If the compress is performed along x and y directions, the local sums are reduced by calling REDUCESUM_ll; the local sums for processors with void intersection (CBUTYPE='SKIP') being set to zero.
If the compress is performed only along x (resp y) direction, the local sums are first transfered in an array of the same size along y (resp x) than the subdomain one. Outside the intersection, the local sums are initialized to zero. Then, the local sums are reduced by calling SUM_DIM1_ll and SUM_DIM2_ll.

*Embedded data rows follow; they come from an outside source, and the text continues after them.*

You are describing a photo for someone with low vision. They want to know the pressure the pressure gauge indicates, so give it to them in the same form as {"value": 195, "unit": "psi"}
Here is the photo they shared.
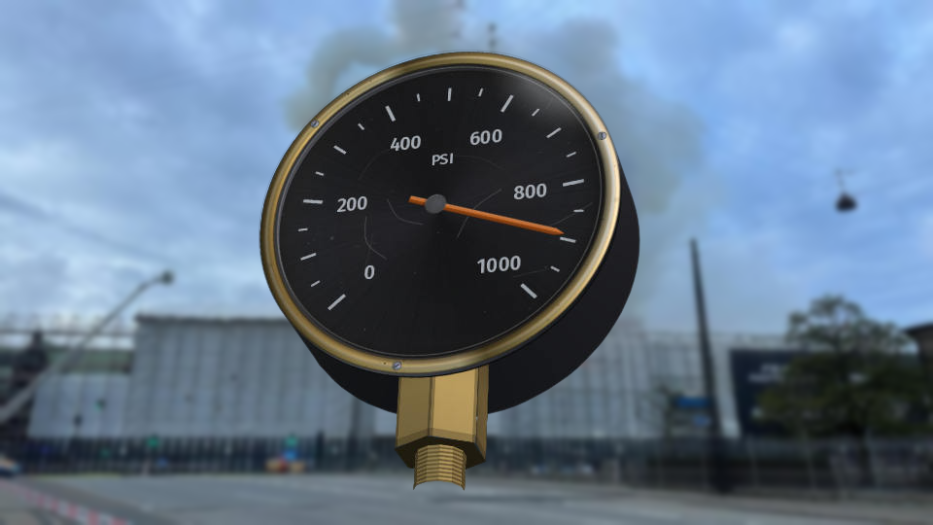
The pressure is {"value": 900, "unit": "psi"}
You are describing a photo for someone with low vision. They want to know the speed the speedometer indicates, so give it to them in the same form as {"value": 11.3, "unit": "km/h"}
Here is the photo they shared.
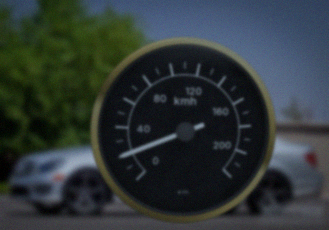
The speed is {"value": 20, "unit": "km/h"}
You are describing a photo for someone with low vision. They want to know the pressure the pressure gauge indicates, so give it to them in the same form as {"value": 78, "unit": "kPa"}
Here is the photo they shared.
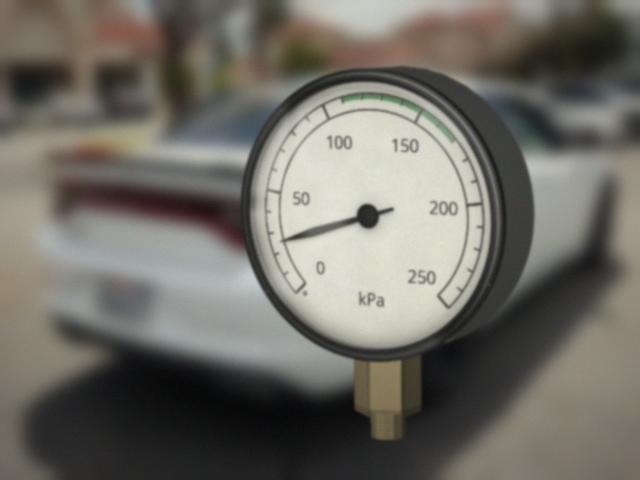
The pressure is {"value": 25, "unit": "kPa"}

Finally, only the section corresponding to the whole geographical box is kept.
The logical mask array XBUSURF is the same for all the budget results buffered NBUWRNB times. It is written once at the beginning of WRITE_BUDGET with the FMWRIT routine which merges the data on the global domain .Then, the optional argument PMASK is not used in all the next WRITE_DIACHRO calls.
To be well considered in later READ_DIACHRO routine, the MENU_DIACHRO routine must be called after the FMWRIT one.
The budget results are named 'YGROUP_nnnn' where YGROUP is the name of the variable and nnnn is the sequence number of the write in the diachro file. The mask array is named 'MASK_nnnn.MASK'.
The local budget results are reduced by calling END_MASK_COMPRESS and are written by calling WRITE_DIACHRO without the PMASK optional argument.
Local ZWORK array is added to store the reduce sums of XBURHODJU, XBURHODJV, XBURHODJW,
XBURHODJ which are used several times.
This new function performs the global sum with the local sums by calling REDUCESUM_ll. To preserve the subdomain budget results, the local sum is transferred in a local arrays ZVAR2D (if the compression along z is performed) or ZVAR3D.
In standard configuration (optional PMASK argument not used but MASK case), the mask array is written outside the routine but the dimensions of this mask array are still initialized.
If the optional PMASK argument is used, the mask array is written in this routine and the FMWRIT merged the data on the global domain.